DFB.de: Spüren Sie diese Verantwortung noch mehr, seitdem Sie Kapitän des Teams sind?

Lahm: Nein. Ich hatte schon immer den Anspruch an mich, dass ich Höflichkeit vorlebe. Das verlange ich von meinen Mannschaftskameraden, das erwarte ich von den Fans und natürlich erwarte ich das auch von mir.

DFB.de: Stimmen Sie der These zu, dass sich der Charakter einer Nation immer auch ein wenig in der Spielweise ihrer Nationalmannschaft spiegelt.

Lahm: In der Spielweise vielleicht auch. Aber das Auftreten einer Nationalmannschaft zeigt ganz sicher ein Stück weit den Zustand einer Nation. Für uns trifft dies jedenfalls zu. Wir sind jung, fröhlich, dynamisch, höflich, multi-kulti – das sind alles Attribute, die ich auch der Gesellschaft in Deutschland zuschreiben würde. Daraus entsteht dann eine Wechselwirkung. Das hat die WM 2010 gezeigt. Jeder in Deutschland konnte sich mit der Nationalmannschaft identifizieren. Weil wir guten Fußball gespielt haben uns auch außerhalb des Platzes sympathisch aufgetreten sind.

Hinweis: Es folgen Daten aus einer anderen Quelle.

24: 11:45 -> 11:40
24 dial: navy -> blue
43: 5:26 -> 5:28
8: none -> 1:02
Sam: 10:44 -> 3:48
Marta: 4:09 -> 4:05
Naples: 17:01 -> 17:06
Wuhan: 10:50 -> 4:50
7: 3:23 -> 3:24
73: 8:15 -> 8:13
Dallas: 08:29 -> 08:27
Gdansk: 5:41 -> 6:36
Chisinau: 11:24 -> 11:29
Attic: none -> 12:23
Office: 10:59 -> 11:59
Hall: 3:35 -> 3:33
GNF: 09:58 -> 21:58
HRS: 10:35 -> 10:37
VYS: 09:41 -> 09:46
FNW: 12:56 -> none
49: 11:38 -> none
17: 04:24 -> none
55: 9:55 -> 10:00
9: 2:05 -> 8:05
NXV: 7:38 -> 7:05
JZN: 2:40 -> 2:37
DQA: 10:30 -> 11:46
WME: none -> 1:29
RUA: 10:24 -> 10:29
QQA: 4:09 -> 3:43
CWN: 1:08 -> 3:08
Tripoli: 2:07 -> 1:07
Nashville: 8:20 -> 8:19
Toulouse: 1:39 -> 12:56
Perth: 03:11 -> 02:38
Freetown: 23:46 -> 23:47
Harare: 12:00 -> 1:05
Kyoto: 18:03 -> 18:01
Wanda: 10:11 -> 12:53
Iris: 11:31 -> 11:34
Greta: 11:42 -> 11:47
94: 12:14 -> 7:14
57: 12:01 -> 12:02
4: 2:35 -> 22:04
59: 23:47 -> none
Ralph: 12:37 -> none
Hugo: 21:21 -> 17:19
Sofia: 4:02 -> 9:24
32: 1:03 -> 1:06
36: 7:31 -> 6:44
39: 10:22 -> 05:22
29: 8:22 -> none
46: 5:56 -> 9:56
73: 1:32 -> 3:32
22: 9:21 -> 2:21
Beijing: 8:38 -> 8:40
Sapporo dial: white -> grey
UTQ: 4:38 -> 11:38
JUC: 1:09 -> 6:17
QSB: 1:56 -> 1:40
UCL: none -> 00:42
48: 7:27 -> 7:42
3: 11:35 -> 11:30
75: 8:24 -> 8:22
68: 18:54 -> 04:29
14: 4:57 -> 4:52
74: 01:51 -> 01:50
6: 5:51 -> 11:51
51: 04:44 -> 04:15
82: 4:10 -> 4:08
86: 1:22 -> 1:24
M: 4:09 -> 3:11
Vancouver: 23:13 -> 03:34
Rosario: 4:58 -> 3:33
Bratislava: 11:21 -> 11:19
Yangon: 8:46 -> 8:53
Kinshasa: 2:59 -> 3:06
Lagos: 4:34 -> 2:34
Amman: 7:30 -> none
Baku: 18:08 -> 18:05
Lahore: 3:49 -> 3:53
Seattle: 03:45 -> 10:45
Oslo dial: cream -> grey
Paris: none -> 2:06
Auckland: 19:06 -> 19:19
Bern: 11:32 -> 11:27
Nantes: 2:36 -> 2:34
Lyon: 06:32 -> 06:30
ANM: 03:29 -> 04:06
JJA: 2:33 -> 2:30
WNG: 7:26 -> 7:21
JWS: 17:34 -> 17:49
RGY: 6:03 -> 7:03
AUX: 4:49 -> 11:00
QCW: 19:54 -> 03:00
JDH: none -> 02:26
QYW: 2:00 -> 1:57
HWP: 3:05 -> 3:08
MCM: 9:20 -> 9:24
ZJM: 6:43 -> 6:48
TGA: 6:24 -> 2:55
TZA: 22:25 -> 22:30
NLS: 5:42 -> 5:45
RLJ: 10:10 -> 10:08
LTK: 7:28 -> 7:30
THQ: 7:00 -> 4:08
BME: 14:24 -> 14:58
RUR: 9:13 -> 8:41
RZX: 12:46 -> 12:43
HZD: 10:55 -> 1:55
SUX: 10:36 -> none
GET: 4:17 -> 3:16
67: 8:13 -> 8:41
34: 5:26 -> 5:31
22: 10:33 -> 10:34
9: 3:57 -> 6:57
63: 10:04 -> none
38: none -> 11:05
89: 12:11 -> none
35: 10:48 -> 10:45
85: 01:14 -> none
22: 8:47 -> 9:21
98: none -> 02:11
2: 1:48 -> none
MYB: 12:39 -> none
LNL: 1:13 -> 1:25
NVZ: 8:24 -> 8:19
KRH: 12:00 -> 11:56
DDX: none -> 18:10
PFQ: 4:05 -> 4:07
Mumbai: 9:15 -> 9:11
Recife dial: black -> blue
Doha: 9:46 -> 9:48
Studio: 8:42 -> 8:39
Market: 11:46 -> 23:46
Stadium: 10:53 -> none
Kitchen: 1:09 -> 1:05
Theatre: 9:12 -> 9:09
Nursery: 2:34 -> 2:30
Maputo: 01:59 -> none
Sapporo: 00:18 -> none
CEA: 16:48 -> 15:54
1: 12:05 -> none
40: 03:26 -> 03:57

DFB.de: Sie sind Kapitän dieser sympathischen Mannschaft. Nichts gegen Ihre Vorgänger und deren Mannschaften - aber es macht schon Spaß, Kapitän gerade dieser Mannschaft zu sein?

Lahm: Ich konnte mir das ja nicht aussuchen. Aber ich finde es sehr gut, so wie es ist. Überhaupt hatte ich viel Glück, dass ich gerade in dieser Zeit Nationalspieler bin. Eine WM im eigenen Land erlebt zu haben, dass war für uns alle ein großes Glück, dafür bin ich sehr dankbar. Auch dafür, dass die Qualität in der Mannschaft so groß ist und so viele junge Spieler nachkommen. In der Vergangenheit gab es das in dieser Form selten.

DFB.de: Selten gab es auch eine vergleichbare Serie. Neun Spiele, neun Siege. Wie groß ist die Ambition, den zehnten Sieg in der EM-Qualifikation perfekt zu machen?

Lahm: Das Spiel ist für uns ein guter Test. Die Belgier haben erstens eine starke Mannschaft, zweitens geht es für sie um alles. Und wir stecken jetzt schon in der EM-Vorbereitung. Für alle Spieler geht es darum, sich einen Platz im Kader zu erspielen. Deswegen: Wir wollen dieses Spiel gewinnen. Wir haben die Möglichkeit, eine tolle Serie erfolgreich abzuschließen. Ganz klar: Wir wollen den zehnten Sieg.